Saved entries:

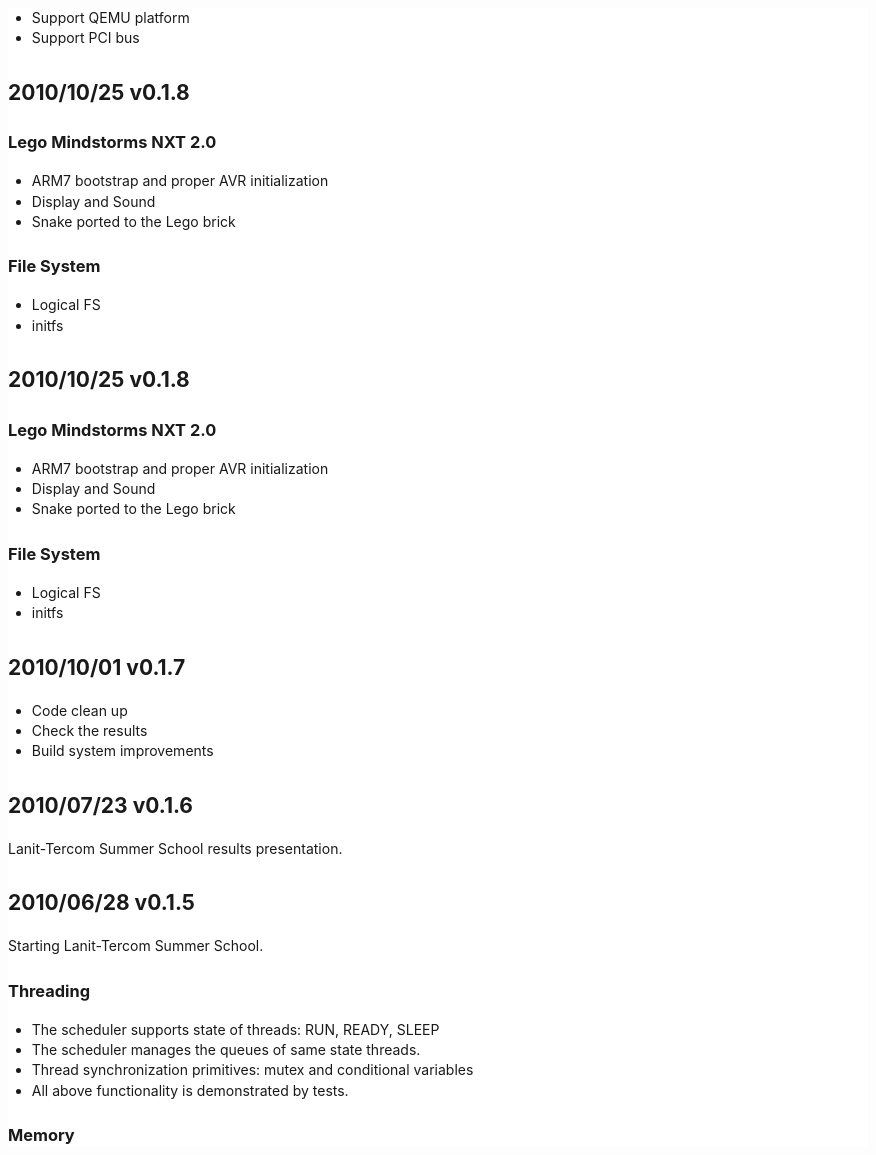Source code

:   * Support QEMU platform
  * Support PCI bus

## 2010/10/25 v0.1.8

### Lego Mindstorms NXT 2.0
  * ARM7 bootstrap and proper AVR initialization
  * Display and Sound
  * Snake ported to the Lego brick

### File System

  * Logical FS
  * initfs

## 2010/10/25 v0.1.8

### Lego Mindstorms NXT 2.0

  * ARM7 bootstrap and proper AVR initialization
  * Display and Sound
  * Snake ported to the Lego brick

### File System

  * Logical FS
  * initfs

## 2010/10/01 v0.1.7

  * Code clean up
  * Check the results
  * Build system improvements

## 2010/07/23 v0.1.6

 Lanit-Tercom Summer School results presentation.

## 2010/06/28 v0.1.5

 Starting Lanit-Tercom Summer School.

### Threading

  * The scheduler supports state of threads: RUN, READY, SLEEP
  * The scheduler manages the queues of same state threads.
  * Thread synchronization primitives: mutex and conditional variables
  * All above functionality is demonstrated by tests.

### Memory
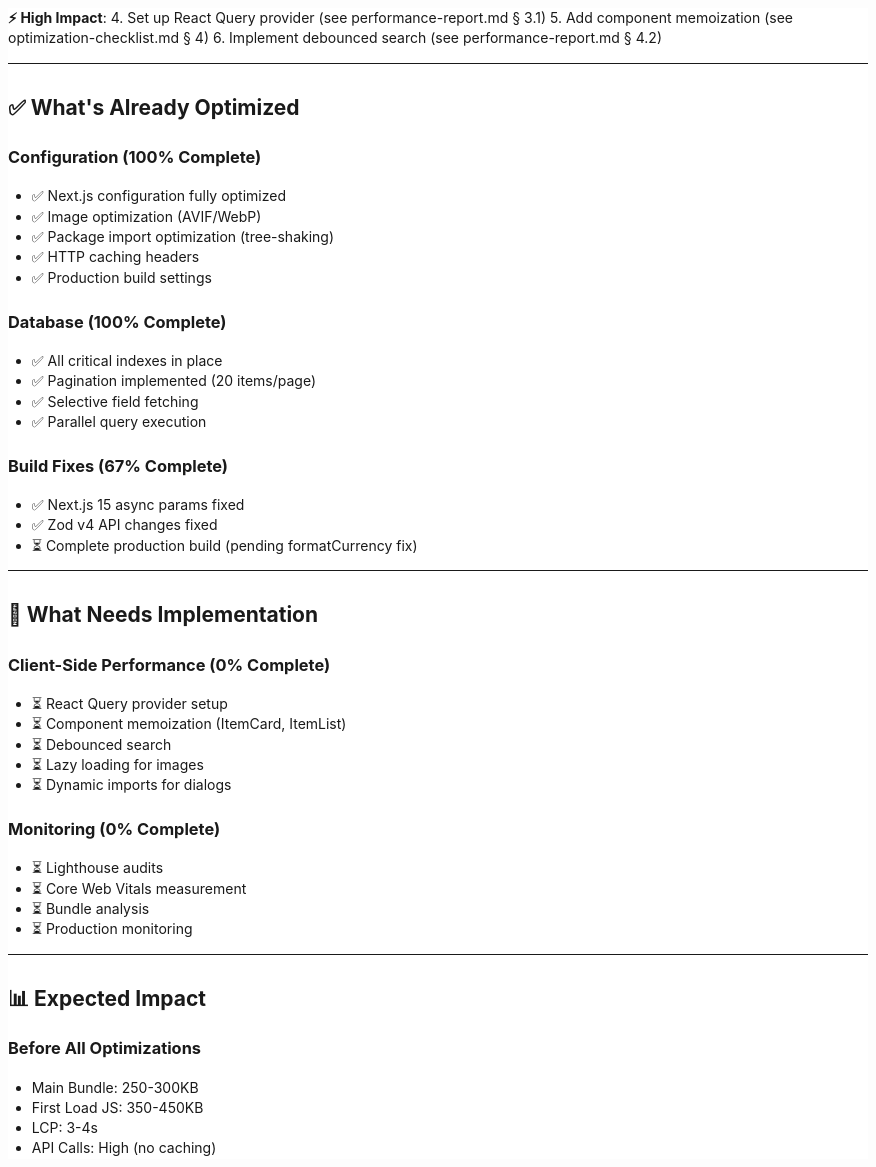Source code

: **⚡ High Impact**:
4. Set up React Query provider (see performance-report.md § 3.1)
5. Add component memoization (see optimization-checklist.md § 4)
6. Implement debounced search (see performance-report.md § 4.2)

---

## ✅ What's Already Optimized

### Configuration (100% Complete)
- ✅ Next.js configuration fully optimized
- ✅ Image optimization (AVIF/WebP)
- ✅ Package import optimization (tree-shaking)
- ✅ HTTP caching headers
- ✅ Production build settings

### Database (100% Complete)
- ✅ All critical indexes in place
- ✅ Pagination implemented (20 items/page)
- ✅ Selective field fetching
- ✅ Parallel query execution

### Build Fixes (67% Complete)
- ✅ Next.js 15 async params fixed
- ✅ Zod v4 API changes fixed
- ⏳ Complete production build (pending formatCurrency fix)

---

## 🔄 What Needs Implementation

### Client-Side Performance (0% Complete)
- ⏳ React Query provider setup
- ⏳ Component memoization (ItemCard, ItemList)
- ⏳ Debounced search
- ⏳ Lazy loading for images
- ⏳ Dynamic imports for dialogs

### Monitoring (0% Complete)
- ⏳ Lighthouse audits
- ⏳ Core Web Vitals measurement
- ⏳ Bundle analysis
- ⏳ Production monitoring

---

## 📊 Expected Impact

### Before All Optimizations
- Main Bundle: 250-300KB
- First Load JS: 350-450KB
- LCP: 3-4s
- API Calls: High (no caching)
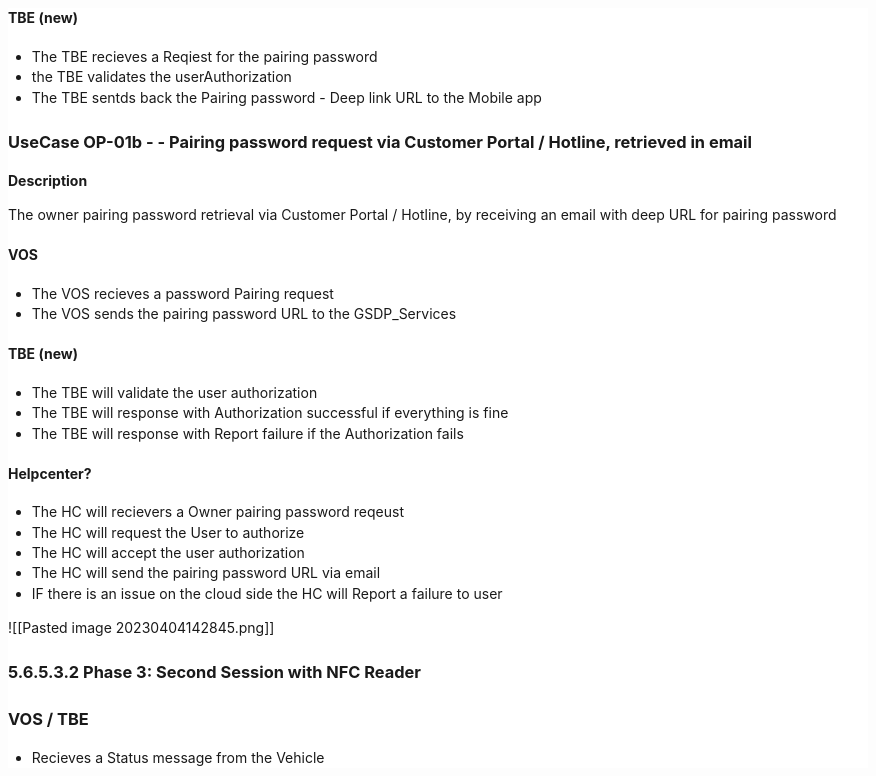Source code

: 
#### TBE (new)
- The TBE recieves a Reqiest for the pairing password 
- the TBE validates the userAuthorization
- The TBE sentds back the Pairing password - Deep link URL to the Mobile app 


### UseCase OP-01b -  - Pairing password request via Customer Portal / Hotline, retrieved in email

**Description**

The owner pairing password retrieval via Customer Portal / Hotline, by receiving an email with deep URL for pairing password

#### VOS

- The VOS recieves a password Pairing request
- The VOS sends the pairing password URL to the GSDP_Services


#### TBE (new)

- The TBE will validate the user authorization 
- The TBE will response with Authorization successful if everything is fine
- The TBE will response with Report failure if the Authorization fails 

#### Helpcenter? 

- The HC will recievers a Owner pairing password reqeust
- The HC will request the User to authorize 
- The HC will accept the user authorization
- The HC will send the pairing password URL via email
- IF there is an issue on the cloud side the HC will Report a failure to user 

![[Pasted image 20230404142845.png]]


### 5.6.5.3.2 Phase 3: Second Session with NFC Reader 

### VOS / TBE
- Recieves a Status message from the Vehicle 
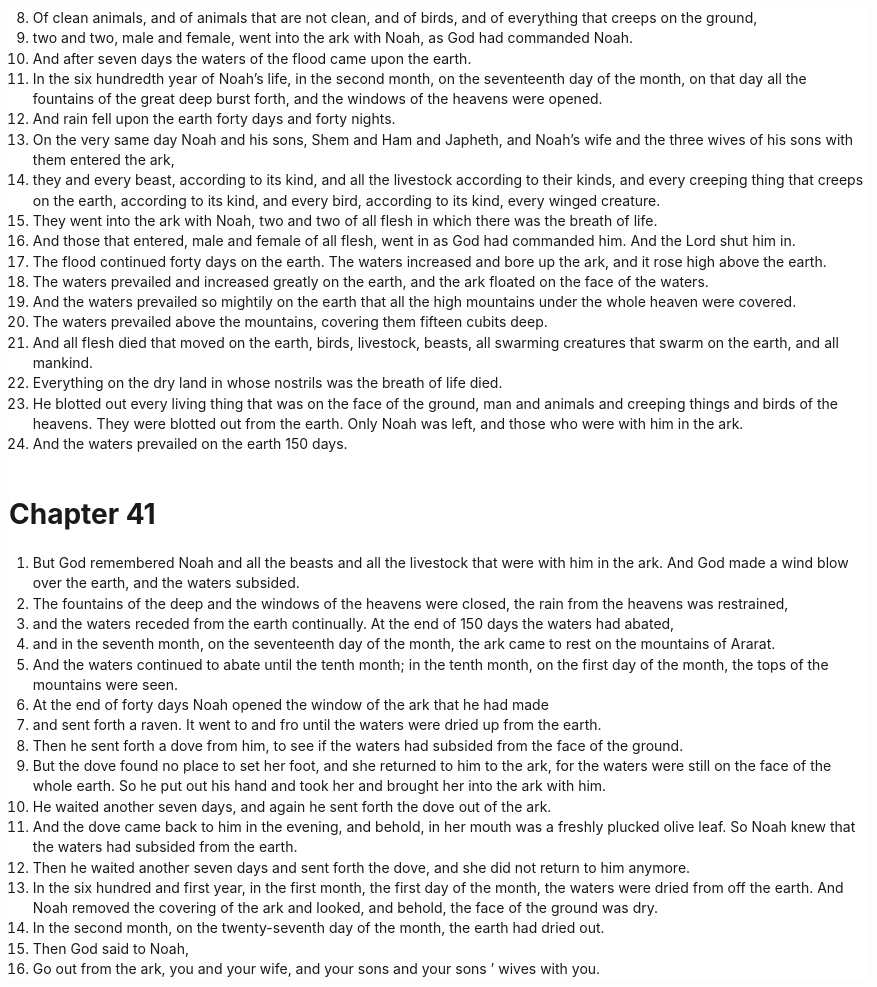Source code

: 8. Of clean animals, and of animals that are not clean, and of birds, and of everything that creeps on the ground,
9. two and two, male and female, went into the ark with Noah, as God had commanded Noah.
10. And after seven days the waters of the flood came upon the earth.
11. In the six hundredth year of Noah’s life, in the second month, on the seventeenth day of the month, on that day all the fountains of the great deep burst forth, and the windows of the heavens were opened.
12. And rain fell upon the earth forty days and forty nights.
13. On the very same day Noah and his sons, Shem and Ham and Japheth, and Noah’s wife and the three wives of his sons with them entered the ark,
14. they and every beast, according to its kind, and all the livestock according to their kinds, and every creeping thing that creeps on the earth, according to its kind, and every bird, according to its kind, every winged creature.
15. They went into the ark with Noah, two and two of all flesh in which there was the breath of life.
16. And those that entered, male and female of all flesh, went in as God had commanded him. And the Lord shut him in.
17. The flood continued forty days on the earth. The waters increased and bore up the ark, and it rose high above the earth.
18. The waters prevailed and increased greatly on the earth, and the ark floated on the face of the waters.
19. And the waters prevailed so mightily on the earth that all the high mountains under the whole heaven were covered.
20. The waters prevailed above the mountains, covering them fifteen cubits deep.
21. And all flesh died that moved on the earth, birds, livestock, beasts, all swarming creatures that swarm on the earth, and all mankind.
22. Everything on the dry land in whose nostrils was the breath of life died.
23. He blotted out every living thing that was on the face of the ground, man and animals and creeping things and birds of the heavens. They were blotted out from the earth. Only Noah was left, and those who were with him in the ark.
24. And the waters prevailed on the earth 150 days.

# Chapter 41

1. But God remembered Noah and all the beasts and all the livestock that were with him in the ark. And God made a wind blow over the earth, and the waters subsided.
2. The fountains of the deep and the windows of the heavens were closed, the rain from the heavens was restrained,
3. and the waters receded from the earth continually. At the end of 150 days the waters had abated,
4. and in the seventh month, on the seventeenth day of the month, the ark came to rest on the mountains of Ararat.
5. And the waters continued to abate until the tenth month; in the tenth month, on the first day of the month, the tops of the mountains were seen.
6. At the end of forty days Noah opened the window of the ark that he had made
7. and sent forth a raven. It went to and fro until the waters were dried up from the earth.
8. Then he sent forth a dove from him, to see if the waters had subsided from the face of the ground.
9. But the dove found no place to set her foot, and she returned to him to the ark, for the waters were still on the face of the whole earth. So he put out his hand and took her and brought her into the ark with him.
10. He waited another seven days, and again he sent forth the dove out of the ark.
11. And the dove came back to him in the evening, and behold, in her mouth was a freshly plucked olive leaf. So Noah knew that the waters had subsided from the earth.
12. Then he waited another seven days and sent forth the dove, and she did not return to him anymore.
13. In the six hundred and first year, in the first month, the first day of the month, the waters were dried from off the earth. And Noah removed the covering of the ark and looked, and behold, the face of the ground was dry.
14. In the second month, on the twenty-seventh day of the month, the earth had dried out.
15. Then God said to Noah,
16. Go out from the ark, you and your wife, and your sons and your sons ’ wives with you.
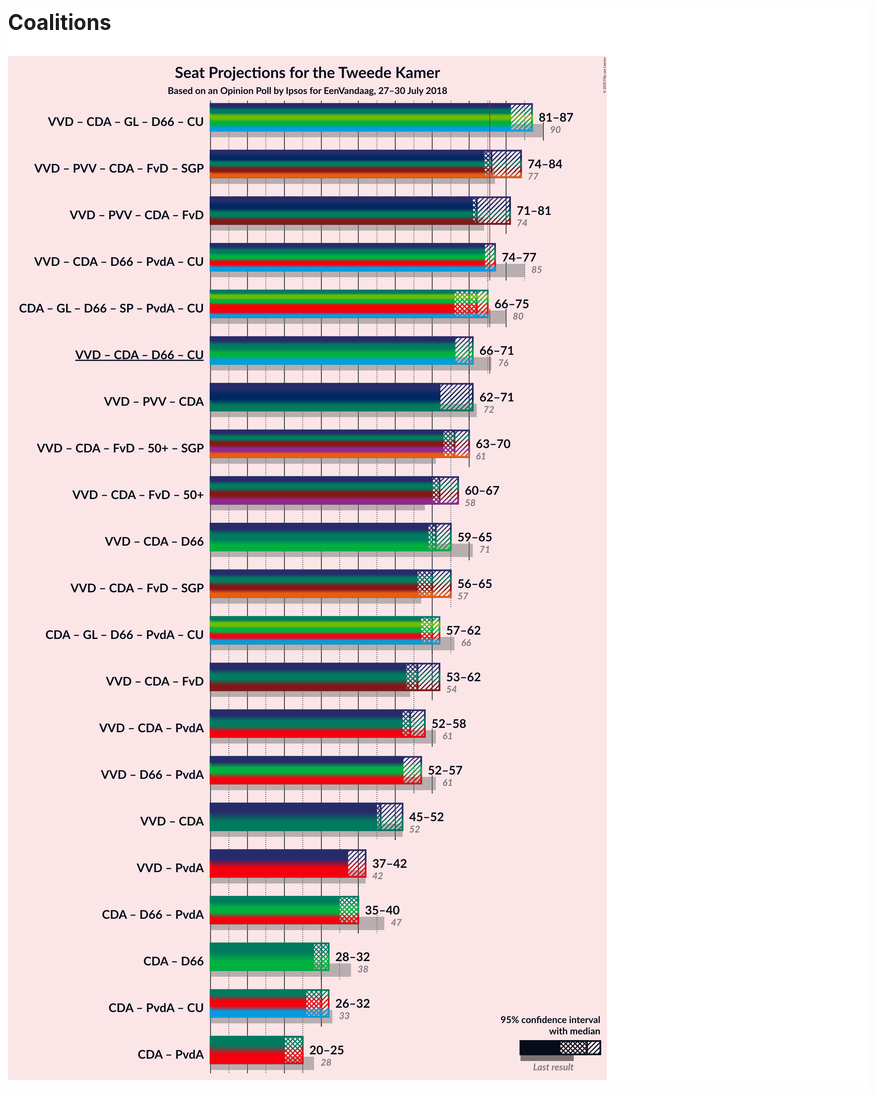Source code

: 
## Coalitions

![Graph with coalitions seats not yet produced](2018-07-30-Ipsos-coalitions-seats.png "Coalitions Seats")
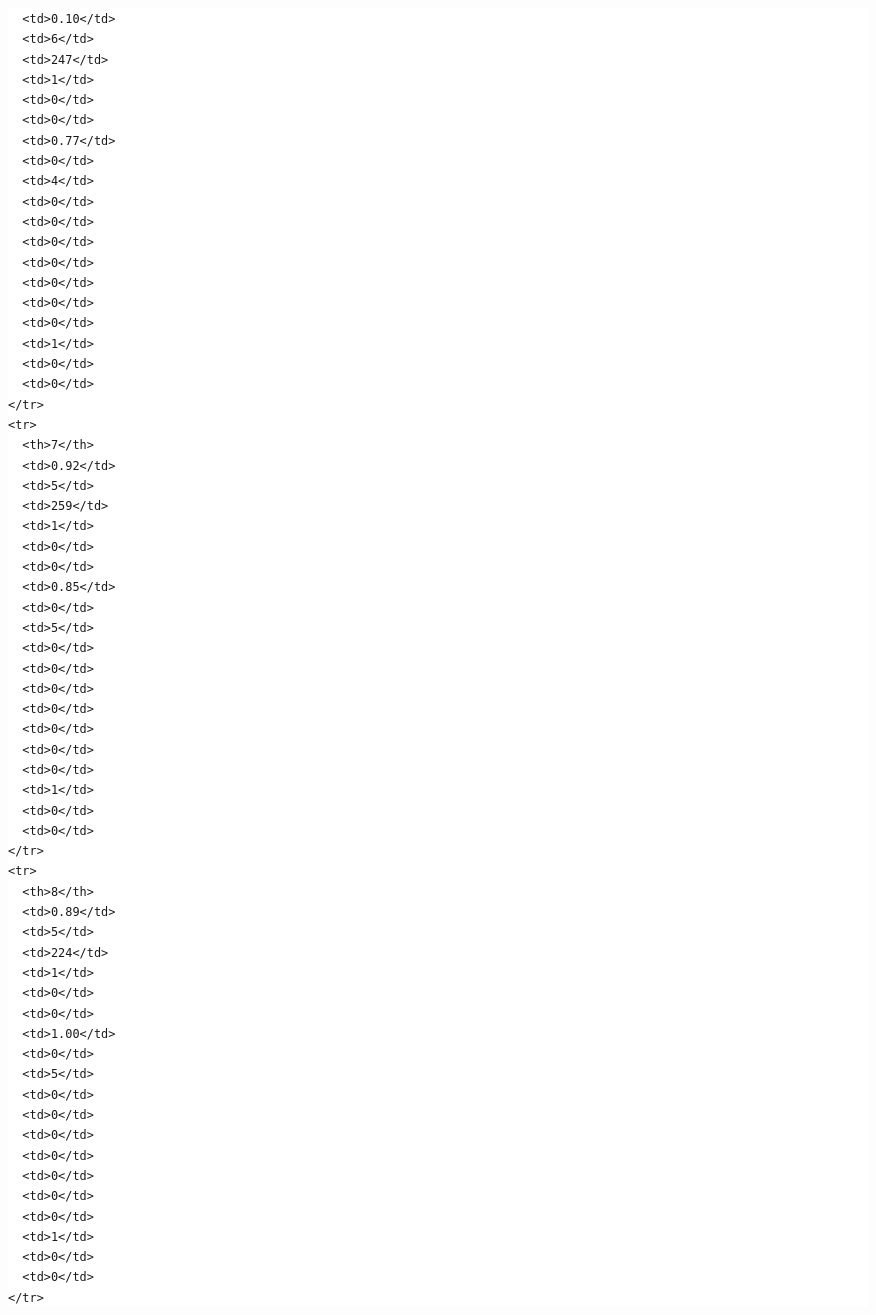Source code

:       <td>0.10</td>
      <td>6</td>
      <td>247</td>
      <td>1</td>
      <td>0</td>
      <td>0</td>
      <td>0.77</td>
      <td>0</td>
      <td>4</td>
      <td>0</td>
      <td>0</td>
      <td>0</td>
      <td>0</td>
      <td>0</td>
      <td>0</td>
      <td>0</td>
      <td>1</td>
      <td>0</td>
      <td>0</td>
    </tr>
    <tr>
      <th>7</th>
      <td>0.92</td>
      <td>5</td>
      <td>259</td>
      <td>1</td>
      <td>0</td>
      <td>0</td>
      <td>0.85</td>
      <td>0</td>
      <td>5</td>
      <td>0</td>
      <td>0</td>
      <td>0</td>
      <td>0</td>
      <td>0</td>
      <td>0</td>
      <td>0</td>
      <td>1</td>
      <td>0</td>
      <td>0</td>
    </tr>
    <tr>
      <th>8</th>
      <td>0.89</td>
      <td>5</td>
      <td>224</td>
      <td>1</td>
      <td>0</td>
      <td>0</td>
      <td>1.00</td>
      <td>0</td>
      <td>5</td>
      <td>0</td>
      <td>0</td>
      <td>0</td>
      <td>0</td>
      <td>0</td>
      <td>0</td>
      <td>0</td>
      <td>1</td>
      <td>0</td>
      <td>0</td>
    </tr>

Work instruction
With the line that has "- ✅ Pagination implemented (20 items/page)" as the first and the line that has "- First Load JS: 350-450KB" as the last, repeat exactly that run of lines above and no more.

Finished task
- ✅ Pagination implemented (20 items/page)
- ✅ Selective field fetching
- ✅ Parallel query execution

### Build Fixes (67% Complete)
- ✅ Next.js 15 async params fixed
- ✅ Zod v4 API changes fixed
- ⏳ Complete production build (pending formatCurrency fix)

---

## 🔄 What Needs Implementation

### Client-Side Performance (0% Complete)
- ⏳ React Query provider setup
- ⏳ Component memoization (ItemCard, ItemList)
- ⏳ Debounced search
- ⏳ Lazy loading for images
- ⏳ Dynamic imports for dialogs

### Monitoring (0% Complete)
- ⏳ Lighthouse audits
- ⏳ Core Web Vitals measurement
- ⏳ Bundle analysis
- ⏳ Production monitoring

---

## 📊 Expected Impact

### Before All Optimizations
- Main Bundle: 250-300KB
- First Load JS: 350-450KB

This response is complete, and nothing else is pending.